Wie oft hat sich für mich der Satz "Wer lesen kann, ist klar im Vorteil." wohl schon bewahrheitet?

In meinen Bewerbungsschreiben gibt es immer einen schönen Absatz, in dem ich darauf hinweise, dass ich vor einer Weile ertaubt bin.

Natürlich gibt es Firmen und Behörden, die eine so große Bewerberzahl haben, dass nicht jede einzelne Bewerbung ganz genau gelesen werden kann.

An anderer Stelle (Firma/ Behörde ähnlich groß, ähnlich viele Bewerber) wird mein Hinweis aber sehr wohl gelesen.

Zufall?

Mein Eindruck ist eher, dass besagte Textpassage sehr gerne und häufig überlesen, oder schlicht und einfach ignoriert wird.

Was ich gar nicht nachvollziehen kann ist, wenn plötzlich Personaler mit mir ein Telefongespräch führen wollen, obwohl ich doppelt und dreifach darauf hingewiesen habe, dass ich nicht telefonieren KANN.

Oder wenn ich ganz erstaunt gefragt werde "Ach, Sie hören nichts mehr?!"

Nein, ich kann nicht mehr hören und auch nicht telefonieren.

Was machen solche Personaler denn, wenn jemand im Rollstuhl sitzt?
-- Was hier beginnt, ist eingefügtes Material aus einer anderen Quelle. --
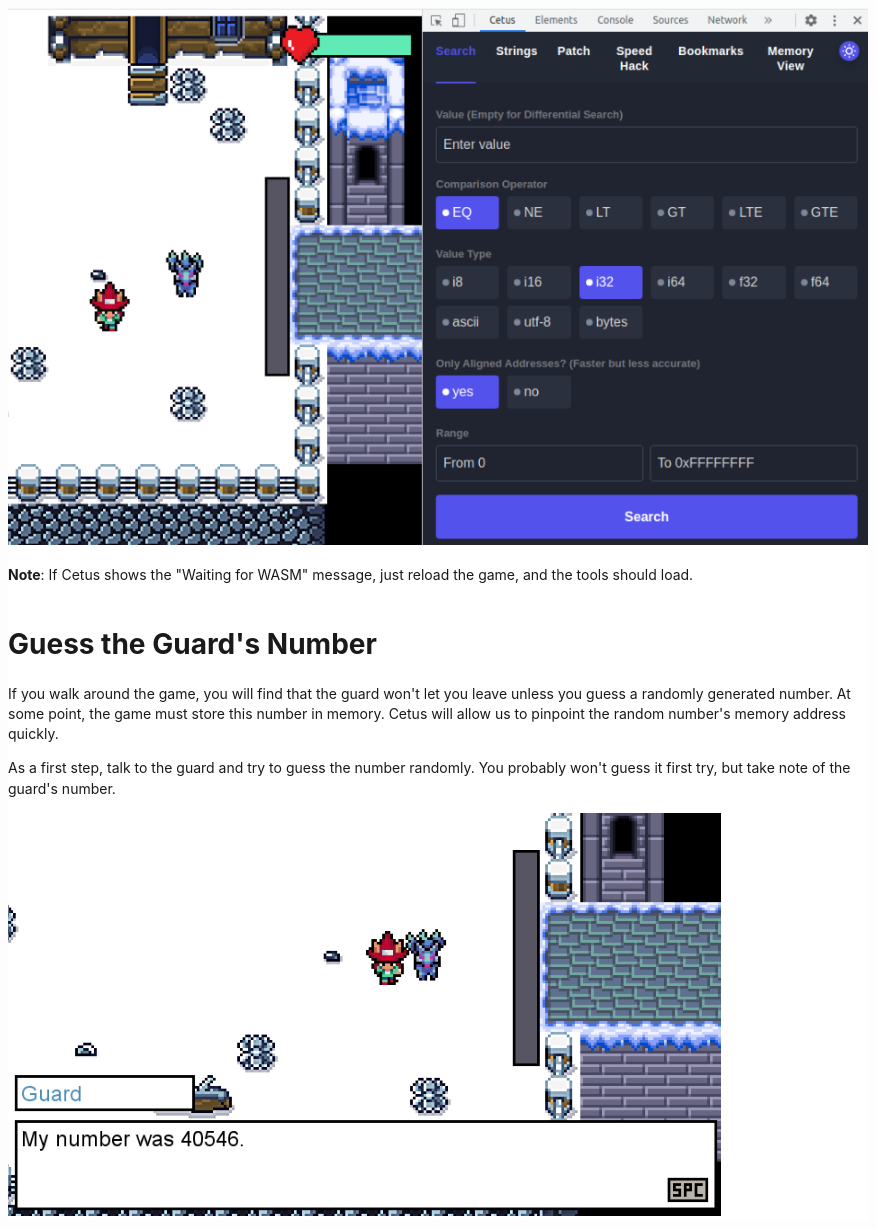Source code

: ![](./res/pic12.png)

**Note**: If Cetus shows the "Waiting for WASM" message, just reload the game, and the tools should load.

# Guess the Guard's Number

If you walk around the game, you will find that the guard won't let you leave unless you guess a randomly generated number. At some point, the game must store this number in memory. Cetus will allow us to pinpoint the random number's memory address quickly.

As a first step, talk to the guard and try to guess the number randomly. You probably won't guess it first try, but take note of the guard's number.

![](./res/pic13.png)
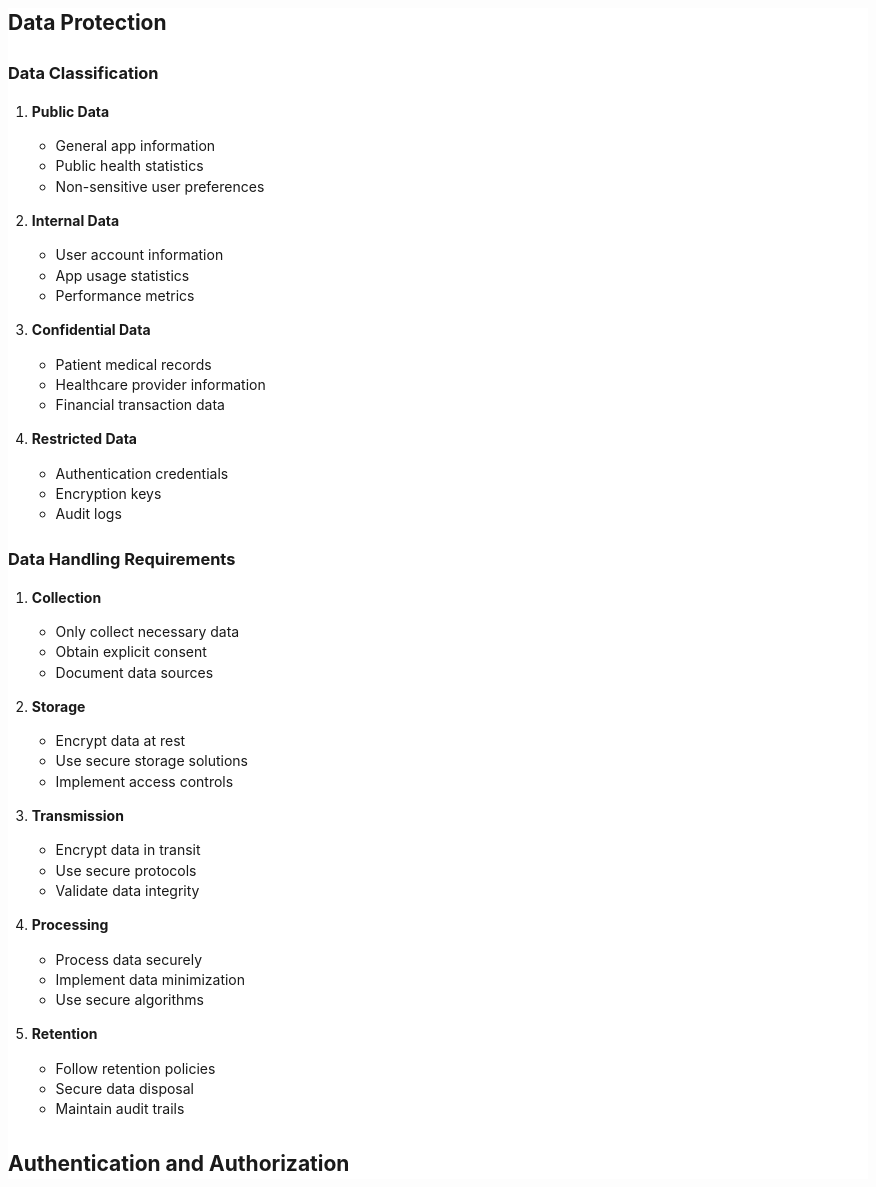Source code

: ## Data Protection

### Data Classification

1. **Public Data**
   - General app information
   - Public health statistics
   - Non-sensitive user preferences

2. **Internal Data**
   - User account information
   - App usage statistics
   - Performance metrics

3. **Confidential Data**
   - Patient medical records
   - Healthcare provider information
   - Financial transaction data

4. **Restricted Data**
   - Authentication credentials
   - Encryption keys
   - Audit logs

### Data Handling Requirements

1. **Collection**
   - Only collect necessary data
   - Obtain explicit consent
   - Document data sources

2. **Storage**
   - Encrypt data at rest
   - Use secure storage solutions
   - Implement access controls

3. **Transmission**
   - Encrypt data in transit
   - Use secure protocols
   - Validate data integrity

4. **Processing**
   - Process data securely
   - Implement data minimization
   - Use secure algorithms

5. **Retention**
   - Follow retention policies
   - Secure data disposal
   - Maintain audit trails

## Authentication and Authorization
Lesen sie da die Bewerbung auch nicht gescheit und schauen dann wie ein Auto, wenn plötzlich der Rollifahrer vor ihnen steht?

 

Schön fand ich ja auch einen Satz, der mir vor einer Weile bei einem Vorstellungsgespräch gesagt wurde:

"Also, wir haben eigentlich keine Stelle für Sie, aber irgendein Kämmerlein werden wir schon finden."

Nein, danke. Behaltet euer Kämmerlein und benutzt es meinetwegen um eure Wäsche zu trocknen.

Lustig ist es auch, wenn mir ein Personaler mit Sätzen wie "Wenn Sie den Einsatz eines Dolmetschers beim Vorstellungsgespräch für nötig halten.." kommen.

Gut, eigentlich ist das weniger lustig. Und ich halte keinen Dolmetschereinsatz für "nötig" - er IST schlicht und ergreifend nötig.

Einen Rollstuhlfahrer fragt doch auch keiner "Halten Sie den Einsatz eines Rollstuhls wirklich für nötig?".

Ich MUSS nun mal mit einem Schriftdolmetscher zum Vorstellungsgespräch kommen. Ich bin auch nicht begeistert davon (auch wenn ich mich bisher mit allen Dolmetschern gut verstanden habe und mit manchen befreundet bin). Ich würde auch lieber alleine kommen.

Aber so, wie der Rollstuhl die Beine ersetzen muss, muss der Dolmetscher mir die Ohren ersetzen.

 

"Ich wünsch' mir so sehr, dass wir nie den Mut verlieren."